7. Address the concerns and handling of product warranties and other customer program responsibilities. Historically, a cost-centric approach has been used to address the standing liability, although some modern standards have transitioned toward a revenue-oriented approach. According to the cost-centric approach, the outstanding liability is ascertained at the cost of the economic resources required to fulfill the responsibility. The assumption is that besides recognizing the mandatory liability at the reporting date, the associated expense must be quantified and aligned with the period’s revenues. Following the revenue approach, the outstanding responsibility is quantified at its value. Payments received for undelivered goods or services are initially regarded as unearned upon sale. Until the revenue is recognized, the liability is reported at sales or fair value. The liability diminishes as the revenue is realized.

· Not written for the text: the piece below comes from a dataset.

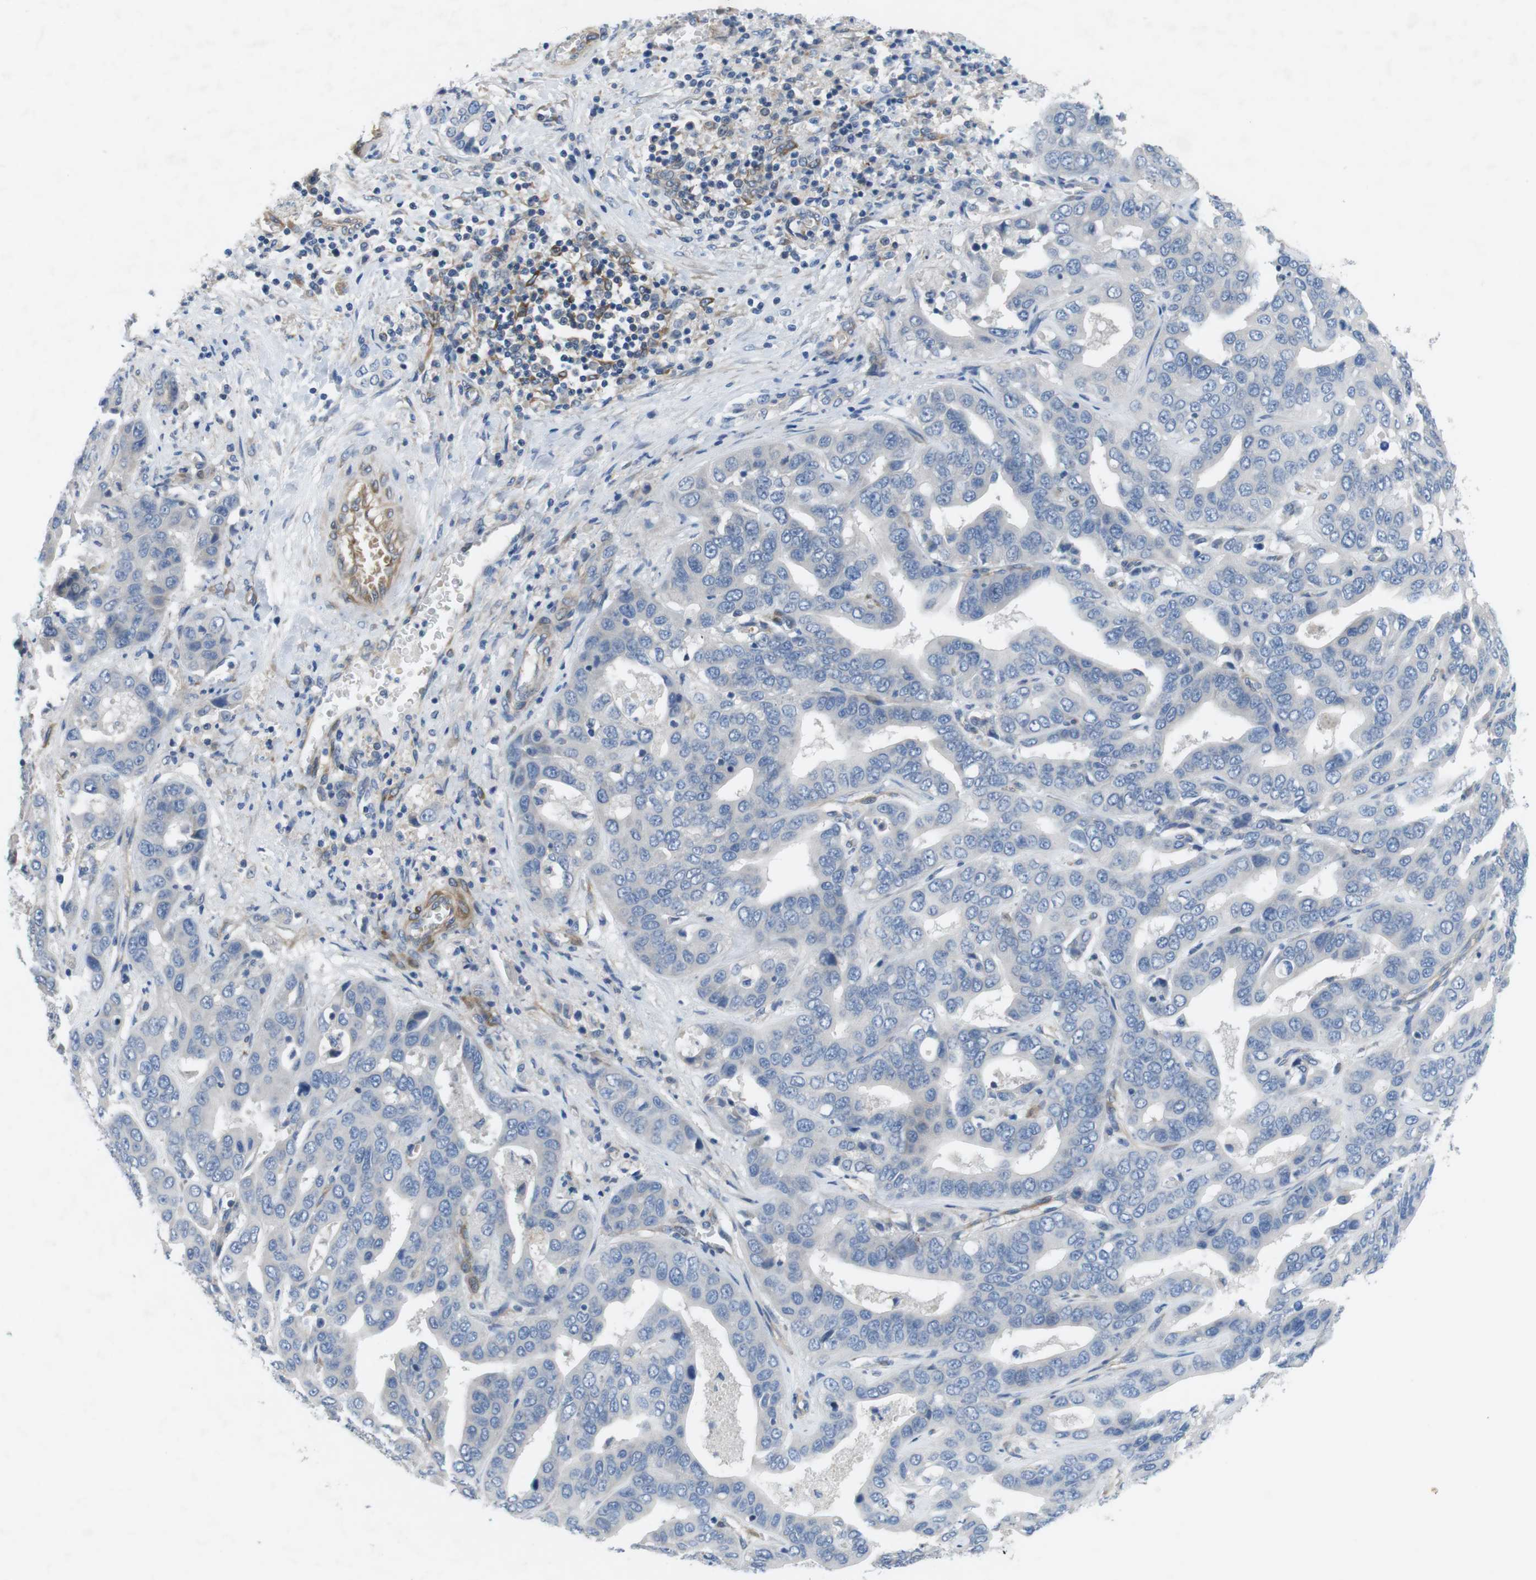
{"staining": {"intensity": "negative", "quantity": "none", "location": "none"}, "tissue": "liver cancer", "cell_type": "Tumor cells", "image_type": "cancer", "snomed": [{"axis": "morphology", "description": "Cholangiocarcinoma"}, {"axis": "topography", "description": "Liver"}], "caption": "Tumor cells are negative for protein expression in human cholangiocarcinoma (liver).", "gene": "DCLK1", "patient": {"sex": "female", "age": 52}}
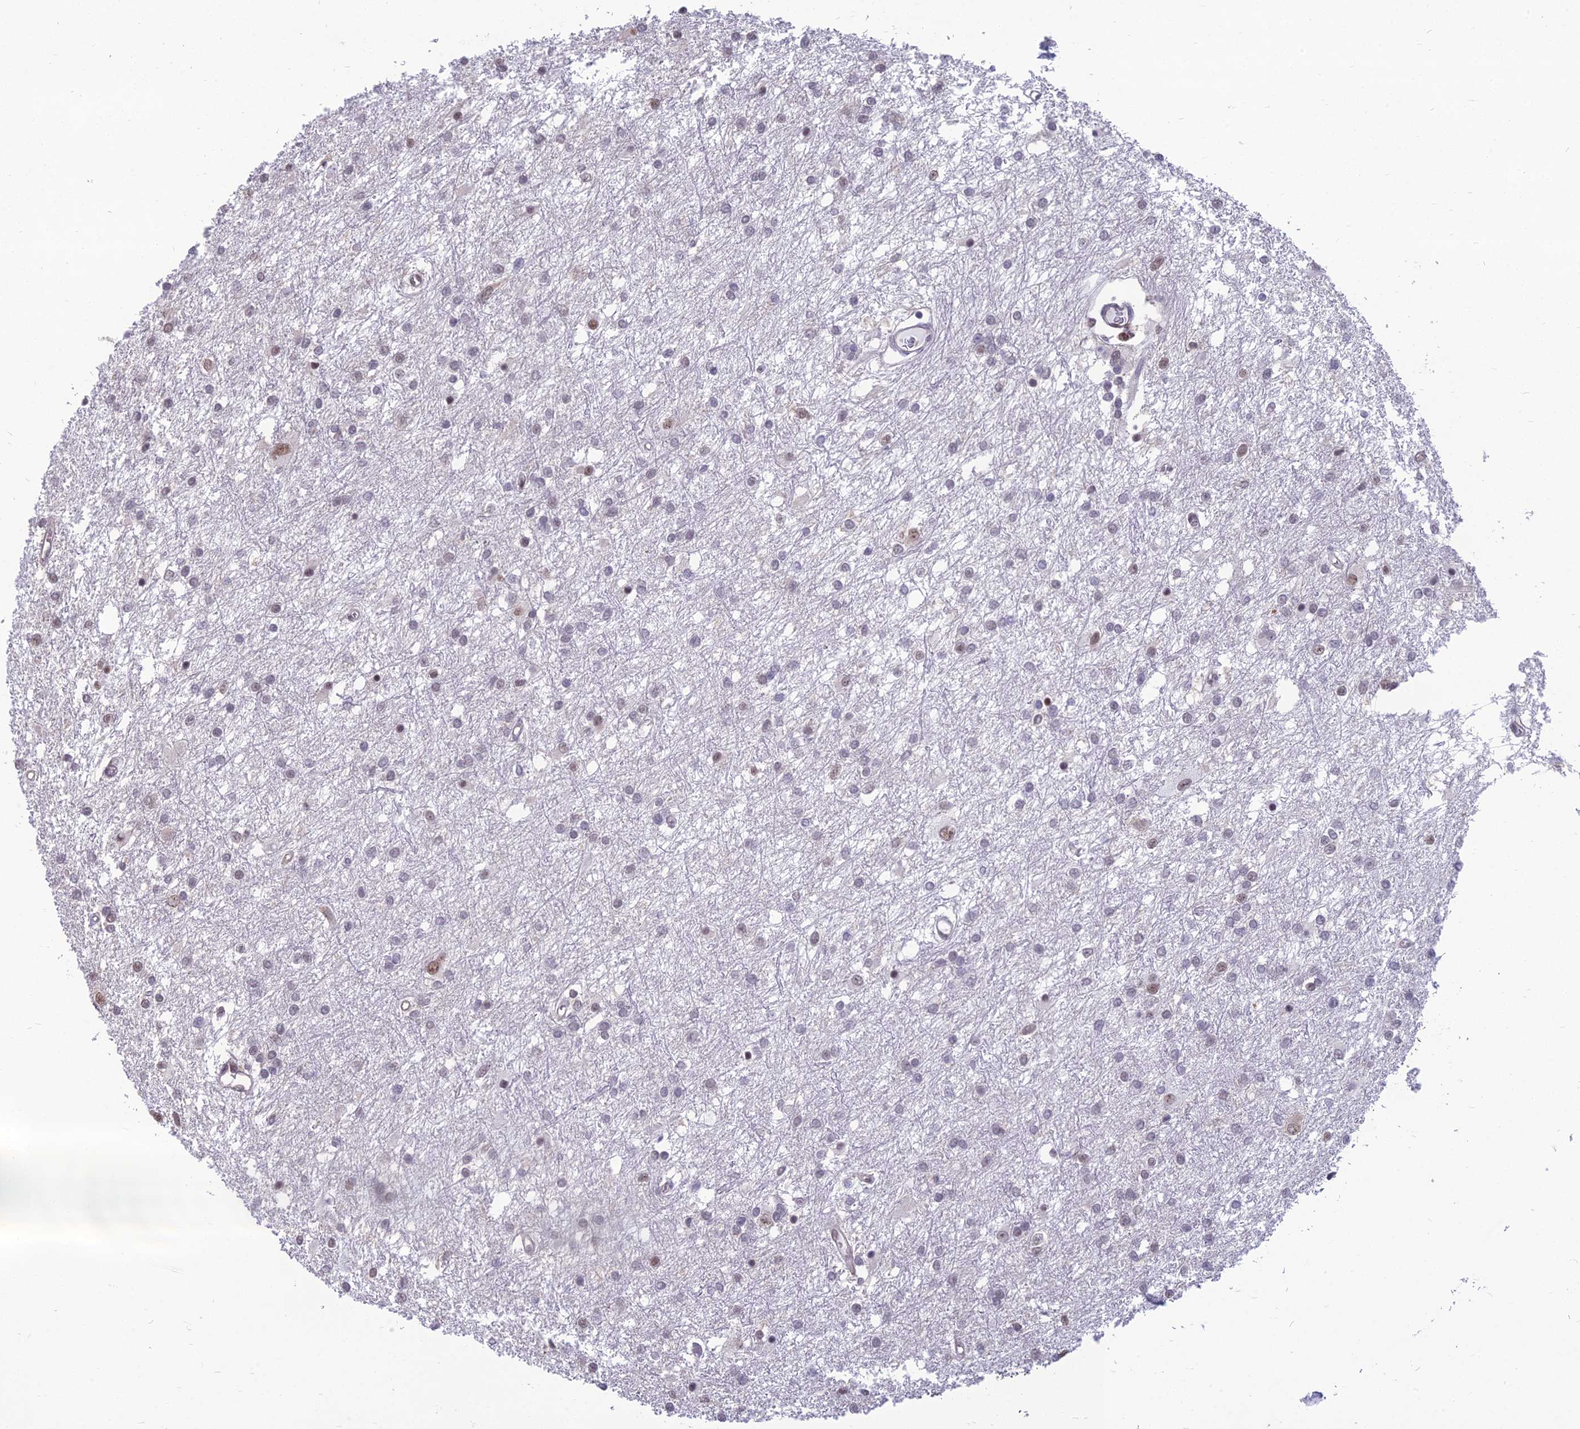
{"staining": {"intensity": "weak", "quantity": "<25%", "location": "nuclear"}, "tissue": "glioma", "cell_type": "Tumor cells", "image_type": "cancer", "snomed": [{"axis": "morphology", "description": "Glioma, malignant, High grade"}, {"axis": "topography", "description": "Brain"}], "caption": "This is an IHC histopathology image of human glioma. There is no staining in tumor cells.", "gene": "SRSF7", "patient": {"sex": "female", "age": 50}}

8. Address and manage contingencies and uncertain commitments, while outlining the accounting and reporting requisites for assurances and commitments. Current standards mandate accruing a loss and recognizing a liability if (1) available information before issuing financial statements indicates probable (or more likely than not according to IFRS) liability incidence by the statement of financial position date, and (2) the loss magnitude is feasibly estimable (a rare occurrence under IFRS where an estimation is not achievable). A different approach expected in forthcoming standards formulated by the IASB is discussed in the chapter’s Outlook section. Generally, guarantees are treated akin to contingencies. Commitments or contractual duties typically do not culminate in liabilities on the statement of financial position date. Specific details about outstanding commitments are disclosed in the financial statement notes at the statement of financial position date.
9. Explain the presentation and analysis of non-financial and current liabilities. Current liability accounts are frequently displayed as the primary category in the liability section of the statement of financial position; however, under IFRS, a common method is presenting current assets and liabilities at the statement’s conclusion. Within the current liability section, accounts may be listed based on maturity or liquidation preference order. IFRS necessitates information about provisions along with reconciliations. Adequate details are provided to meet comprehensive disclosure requirements. Unrecognized loss contingencies information including their nature and possible loss estimates are presented in the financial statement notes. Significant year-end commitments in terms of size, risk, or duration are disclosed in the financial statement notes, with far more information desired under IFRS. Three prevalent liquidity analysis ratios are current ratio, quick ratio, and accounts payable turnover.
10. Recognize accounting distinctions between IFRS and ASPE and impending modifications. Private enterprise and international standards bear substantial similarity. Nevertheless, there exist certain classification discrepancies. ASPE does not encompass “provisions,” and distinctions exist concerning the recognition and measurement of decommissioning and restoration liabilities, cost capitalization, and the application criteria for contingencies’ probability and quantification. Furthermore, IFRS necessitates markedly increased disclosure. The IASB and FASB are proposing revisions to prevailing standards anticipated for application, at least partially, in the CICA Handbook, Part II hereafter. The primary alterations pertain to standards of recognition and measurement for non-financial liabilities.